Skip to content

Command Run

A run represents a single attempt at running a definition for the time period represented by its slot. A slot can have multiple runs associated with it , usually indicating a that the slot has been retried.

Attempts

It would helpful to have another field or table to group a set of runs together (e.g. command_run_attempt).

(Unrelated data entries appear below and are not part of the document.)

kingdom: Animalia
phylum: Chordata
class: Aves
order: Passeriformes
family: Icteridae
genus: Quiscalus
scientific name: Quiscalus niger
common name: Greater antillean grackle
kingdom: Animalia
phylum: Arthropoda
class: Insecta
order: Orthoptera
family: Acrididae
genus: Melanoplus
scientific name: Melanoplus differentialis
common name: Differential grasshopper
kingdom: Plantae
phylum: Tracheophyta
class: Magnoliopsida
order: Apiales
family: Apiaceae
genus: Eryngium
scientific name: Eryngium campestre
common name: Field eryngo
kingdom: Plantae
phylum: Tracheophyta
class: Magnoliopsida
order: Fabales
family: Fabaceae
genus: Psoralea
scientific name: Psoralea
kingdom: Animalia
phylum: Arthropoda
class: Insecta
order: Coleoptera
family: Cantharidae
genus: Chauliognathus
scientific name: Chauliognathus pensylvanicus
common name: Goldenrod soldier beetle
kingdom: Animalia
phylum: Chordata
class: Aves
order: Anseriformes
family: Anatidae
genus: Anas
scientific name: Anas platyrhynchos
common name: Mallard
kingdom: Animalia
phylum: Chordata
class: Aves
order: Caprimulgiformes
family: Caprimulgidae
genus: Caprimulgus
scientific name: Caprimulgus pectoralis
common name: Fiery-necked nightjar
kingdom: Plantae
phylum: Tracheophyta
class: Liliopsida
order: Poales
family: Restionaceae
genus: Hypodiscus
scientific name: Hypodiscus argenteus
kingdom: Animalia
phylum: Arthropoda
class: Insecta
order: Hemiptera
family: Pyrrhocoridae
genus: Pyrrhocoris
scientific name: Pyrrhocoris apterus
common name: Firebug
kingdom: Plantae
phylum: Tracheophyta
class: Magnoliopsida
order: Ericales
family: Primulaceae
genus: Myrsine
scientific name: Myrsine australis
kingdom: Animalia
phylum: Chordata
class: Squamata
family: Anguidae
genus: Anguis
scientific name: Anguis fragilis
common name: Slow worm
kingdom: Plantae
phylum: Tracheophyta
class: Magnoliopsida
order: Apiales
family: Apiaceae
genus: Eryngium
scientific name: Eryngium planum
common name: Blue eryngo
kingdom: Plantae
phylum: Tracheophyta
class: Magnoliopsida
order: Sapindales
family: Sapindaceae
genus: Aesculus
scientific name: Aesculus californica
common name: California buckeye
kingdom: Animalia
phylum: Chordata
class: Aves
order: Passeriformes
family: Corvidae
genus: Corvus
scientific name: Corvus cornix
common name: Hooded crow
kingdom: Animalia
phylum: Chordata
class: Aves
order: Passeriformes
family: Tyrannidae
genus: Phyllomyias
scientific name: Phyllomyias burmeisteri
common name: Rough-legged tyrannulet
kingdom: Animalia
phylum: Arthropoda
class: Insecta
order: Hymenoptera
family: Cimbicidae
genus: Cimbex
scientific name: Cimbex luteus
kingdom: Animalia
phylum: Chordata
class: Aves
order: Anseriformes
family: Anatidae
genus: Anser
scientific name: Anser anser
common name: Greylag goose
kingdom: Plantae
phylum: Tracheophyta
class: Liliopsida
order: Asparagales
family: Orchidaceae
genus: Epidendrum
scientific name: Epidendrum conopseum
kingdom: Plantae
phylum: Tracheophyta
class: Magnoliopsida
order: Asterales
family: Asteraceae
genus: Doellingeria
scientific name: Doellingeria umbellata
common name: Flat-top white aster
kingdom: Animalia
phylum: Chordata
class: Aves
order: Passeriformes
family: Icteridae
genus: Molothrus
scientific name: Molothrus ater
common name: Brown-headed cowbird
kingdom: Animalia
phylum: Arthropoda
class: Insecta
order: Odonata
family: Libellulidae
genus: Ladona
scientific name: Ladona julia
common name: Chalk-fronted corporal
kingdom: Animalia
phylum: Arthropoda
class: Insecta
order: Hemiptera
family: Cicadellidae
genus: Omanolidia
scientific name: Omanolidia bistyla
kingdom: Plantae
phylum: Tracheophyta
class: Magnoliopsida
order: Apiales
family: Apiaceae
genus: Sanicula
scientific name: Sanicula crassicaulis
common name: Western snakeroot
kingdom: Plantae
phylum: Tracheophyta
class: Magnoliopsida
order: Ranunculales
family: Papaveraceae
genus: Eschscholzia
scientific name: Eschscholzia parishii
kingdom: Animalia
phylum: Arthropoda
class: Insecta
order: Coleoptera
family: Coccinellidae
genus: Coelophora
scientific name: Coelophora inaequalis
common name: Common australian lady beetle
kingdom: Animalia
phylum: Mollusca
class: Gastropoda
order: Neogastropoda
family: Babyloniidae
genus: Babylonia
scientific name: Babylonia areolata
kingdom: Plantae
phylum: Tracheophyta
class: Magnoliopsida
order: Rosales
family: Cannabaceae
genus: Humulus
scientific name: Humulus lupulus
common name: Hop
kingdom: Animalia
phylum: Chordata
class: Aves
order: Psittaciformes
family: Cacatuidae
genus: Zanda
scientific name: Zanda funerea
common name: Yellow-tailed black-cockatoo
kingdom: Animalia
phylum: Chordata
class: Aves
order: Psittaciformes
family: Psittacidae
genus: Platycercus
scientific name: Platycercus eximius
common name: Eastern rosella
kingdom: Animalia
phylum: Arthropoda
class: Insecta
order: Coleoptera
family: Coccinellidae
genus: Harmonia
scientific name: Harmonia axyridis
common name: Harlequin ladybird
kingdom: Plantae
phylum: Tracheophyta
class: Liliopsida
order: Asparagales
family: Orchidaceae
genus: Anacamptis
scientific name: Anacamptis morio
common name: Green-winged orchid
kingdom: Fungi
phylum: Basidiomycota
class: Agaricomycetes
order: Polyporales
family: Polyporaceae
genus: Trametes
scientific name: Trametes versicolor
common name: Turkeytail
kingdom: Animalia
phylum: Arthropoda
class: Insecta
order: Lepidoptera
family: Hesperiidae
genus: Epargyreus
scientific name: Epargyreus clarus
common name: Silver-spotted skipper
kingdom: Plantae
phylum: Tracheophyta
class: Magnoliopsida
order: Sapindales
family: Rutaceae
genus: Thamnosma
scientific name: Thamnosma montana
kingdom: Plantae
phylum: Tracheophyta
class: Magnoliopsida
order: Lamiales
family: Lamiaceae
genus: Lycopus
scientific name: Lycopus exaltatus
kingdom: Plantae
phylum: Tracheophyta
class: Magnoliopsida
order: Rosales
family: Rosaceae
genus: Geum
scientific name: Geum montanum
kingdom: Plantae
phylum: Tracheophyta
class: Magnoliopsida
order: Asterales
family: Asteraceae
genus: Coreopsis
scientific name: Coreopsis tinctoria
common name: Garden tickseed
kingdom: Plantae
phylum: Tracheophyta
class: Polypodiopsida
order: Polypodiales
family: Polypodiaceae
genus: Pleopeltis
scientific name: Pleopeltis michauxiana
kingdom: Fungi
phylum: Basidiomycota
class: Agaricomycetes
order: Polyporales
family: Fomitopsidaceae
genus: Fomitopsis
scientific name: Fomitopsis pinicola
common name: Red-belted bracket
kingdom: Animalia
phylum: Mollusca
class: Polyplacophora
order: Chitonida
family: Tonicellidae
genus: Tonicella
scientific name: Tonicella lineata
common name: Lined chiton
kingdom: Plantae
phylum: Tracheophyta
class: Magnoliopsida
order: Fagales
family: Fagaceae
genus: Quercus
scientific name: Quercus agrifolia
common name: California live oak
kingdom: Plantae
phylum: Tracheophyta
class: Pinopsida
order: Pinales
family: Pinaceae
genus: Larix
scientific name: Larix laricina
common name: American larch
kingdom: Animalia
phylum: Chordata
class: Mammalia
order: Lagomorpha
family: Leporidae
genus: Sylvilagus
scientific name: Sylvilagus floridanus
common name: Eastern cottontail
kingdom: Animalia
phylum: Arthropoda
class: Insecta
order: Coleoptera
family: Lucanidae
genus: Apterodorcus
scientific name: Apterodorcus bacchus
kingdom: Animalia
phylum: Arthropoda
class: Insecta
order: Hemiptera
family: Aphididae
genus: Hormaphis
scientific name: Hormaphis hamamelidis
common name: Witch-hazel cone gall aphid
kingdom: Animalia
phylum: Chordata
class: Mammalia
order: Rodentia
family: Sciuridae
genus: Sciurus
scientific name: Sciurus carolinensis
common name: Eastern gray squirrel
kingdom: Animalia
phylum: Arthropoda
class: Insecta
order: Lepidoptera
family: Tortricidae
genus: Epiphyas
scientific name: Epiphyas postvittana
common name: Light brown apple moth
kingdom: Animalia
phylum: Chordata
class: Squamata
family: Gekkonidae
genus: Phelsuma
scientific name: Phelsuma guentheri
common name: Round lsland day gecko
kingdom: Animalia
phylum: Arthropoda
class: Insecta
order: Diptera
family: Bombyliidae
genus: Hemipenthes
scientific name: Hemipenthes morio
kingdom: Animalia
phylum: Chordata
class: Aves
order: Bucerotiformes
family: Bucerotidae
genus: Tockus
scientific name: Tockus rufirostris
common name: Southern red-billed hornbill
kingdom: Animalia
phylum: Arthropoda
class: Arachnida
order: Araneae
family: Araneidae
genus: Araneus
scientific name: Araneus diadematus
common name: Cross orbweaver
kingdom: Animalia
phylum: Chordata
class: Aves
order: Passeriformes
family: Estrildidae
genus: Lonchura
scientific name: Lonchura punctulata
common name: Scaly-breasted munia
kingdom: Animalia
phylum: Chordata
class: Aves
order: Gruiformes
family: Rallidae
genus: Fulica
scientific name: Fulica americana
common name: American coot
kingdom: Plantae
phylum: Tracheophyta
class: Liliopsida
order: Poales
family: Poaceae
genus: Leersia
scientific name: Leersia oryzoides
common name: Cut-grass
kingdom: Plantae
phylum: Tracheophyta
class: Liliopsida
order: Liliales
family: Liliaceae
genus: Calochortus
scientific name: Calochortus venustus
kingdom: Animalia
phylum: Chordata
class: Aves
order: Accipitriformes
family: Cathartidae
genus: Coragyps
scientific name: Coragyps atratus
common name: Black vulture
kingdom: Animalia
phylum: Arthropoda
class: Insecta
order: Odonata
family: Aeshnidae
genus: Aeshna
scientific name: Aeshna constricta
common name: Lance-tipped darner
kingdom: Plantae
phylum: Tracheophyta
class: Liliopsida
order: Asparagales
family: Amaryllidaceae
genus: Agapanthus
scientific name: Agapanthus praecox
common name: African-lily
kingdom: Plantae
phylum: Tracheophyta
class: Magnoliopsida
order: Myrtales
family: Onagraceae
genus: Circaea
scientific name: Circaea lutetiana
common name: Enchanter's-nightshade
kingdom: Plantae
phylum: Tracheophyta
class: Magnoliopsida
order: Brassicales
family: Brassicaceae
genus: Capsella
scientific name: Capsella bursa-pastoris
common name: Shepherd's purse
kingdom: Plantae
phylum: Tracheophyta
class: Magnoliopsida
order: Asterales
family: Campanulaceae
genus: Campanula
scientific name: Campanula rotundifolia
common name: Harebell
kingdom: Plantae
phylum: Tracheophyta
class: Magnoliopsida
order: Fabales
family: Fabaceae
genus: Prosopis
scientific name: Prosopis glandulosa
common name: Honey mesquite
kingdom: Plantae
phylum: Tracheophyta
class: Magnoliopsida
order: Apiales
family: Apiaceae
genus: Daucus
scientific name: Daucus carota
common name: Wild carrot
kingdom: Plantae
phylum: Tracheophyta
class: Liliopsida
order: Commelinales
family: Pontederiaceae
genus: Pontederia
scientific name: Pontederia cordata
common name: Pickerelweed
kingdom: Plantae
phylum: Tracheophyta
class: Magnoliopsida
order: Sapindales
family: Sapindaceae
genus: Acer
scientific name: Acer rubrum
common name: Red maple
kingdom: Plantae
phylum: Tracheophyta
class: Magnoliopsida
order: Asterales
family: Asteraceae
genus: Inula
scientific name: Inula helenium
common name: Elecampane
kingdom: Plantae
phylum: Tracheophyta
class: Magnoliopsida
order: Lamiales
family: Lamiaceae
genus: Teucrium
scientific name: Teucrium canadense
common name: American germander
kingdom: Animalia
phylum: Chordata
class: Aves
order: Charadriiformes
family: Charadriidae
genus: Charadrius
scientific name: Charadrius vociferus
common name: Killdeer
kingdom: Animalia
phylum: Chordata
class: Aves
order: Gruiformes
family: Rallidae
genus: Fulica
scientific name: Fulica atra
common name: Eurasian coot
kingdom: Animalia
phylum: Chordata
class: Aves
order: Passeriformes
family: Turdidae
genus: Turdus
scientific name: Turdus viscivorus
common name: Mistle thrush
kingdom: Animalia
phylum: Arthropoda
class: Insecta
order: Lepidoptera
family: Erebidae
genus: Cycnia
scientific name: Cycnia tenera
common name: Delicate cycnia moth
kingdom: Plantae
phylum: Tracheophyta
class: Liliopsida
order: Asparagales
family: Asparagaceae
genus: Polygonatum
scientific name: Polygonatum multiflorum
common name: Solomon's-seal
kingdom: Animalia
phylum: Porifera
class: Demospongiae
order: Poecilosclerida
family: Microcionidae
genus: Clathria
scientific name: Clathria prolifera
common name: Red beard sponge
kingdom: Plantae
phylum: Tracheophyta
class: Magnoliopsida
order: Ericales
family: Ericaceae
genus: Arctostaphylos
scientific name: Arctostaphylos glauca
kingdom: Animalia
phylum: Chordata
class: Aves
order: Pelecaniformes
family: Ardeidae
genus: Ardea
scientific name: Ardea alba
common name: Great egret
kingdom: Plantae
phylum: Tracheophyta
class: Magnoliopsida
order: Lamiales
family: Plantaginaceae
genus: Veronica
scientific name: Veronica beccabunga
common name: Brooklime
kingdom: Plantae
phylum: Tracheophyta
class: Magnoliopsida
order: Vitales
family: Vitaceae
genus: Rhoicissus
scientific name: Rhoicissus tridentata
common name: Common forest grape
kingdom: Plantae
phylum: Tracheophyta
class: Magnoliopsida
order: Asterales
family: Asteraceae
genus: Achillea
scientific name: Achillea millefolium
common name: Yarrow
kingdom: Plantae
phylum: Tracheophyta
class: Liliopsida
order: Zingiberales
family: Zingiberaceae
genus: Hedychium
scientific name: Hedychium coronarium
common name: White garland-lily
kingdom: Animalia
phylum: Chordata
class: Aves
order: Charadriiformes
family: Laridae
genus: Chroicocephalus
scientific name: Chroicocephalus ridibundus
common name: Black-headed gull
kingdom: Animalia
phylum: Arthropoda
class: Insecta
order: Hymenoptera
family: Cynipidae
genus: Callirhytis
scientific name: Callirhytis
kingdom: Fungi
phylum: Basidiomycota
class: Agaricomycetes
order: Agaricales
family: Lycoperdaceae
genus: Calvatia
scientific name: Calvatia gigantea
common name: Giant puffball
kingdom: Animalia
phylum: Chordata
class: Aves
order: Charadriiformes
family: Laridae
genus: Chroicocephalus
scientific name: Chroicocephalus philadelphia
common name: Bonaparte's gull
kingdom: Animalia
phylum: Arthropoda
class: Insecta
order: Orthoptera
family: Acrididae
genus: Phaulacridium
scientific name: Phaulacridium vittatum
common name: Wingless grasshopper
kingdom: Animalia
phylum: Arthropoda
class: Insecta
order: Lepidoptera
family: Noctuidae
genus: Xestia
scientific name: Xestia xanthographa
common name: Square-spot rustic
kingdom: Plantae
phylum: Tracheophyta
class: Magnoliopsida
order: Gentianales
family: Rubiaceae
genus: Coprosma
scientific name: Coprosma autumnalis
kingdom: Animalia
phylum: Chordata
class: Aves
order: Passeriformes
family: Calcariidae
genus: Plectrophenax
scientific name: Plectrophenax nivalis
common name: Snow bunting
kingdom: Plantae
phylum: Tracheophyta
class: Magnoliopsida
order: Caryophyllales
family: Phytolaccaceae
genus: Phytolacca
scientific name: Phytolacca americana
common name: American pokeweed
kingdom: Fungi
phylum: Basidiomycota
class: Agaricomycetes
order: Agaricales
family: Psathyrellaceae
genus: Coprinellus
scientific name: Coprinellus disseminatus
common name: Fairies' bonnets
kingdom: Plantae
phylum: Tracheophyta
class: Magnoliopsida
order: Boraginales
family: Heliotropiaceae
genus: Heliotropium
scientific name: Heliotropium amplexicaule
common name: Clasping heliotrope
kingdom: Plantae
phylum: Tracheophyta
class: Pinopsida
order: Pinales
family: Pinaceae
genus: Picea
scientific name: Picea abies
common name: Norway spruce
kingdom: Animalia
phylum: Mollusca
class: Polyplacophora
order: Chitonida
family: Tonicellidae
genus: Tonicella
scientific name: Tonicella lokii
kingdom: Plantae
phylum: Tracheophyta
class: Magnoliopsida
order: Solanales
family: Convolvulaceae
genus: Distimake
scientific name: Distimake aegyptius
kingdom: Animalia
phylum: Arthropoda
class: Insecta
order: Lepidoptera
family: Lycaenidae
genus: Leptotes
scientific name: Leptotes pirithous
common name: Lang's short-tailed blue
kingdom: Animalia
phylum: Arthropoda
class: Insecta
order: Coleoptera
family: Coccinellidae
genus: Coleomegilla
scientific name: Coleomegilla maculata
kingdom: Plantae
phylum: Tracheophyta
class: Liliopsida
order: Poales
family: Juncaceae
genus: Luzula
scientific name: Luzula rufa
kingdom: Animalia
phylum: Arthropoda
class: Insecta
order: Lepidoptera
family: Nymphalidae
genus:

This table could include metadata including if a particular attempt was created by the engine or manually by an operator.

Database Structure

Label Type Description Notes
id UUID
slot CommandSlot Defines which slot this run relates to
status CommandRunStatus See run status
waiting_at DateTime Timestamp of when this run transitioned to Waiting status ℹ Essentially the same as a "created" timestamp, as all runs are created with the Waiting status
running_at DateTime Timestamp of when this run transitioned to Running status
timeout_at DateTime Timestamp of when this run transitioned to Timeout status
failed_at DateTime Timestamp of when this run transitioned to Failed status
success_at DateTime Timestamp of when this run transitioned to Success status
heartbeat_at DateTime This us updated by the cron agent while it is executing the run

Run Status

Type Database Value Description Notes
Waiting 0 The run was just created, and is waiting to be executed by an agent
Running 1 The run is currently being executed
Timeout 2 The agent has stopped updating this runs heartbeat_at and the engine has timed it out
Failed 3 The run is has finished, but failed
Success 4 The run has finished successfully

Status transitions

Here is a diagram indicating the various transitions the status can take, and when the various timestamps are changed (waiting_at, running_at etc):

Status transitions

A status can only ever go forward i.e. it cannot be changed from Waiting to Running and back to Waiting again.

No heartbeat?

If the agent executing a run were to crash, we lose all information about that process, and it would never transition to Success or Failed.

It is for this reason we have the heartbeat_at timestamp. If the agent stops updating this for a certain period of time, we transition the run to Timeout, so it can be retried at a later date.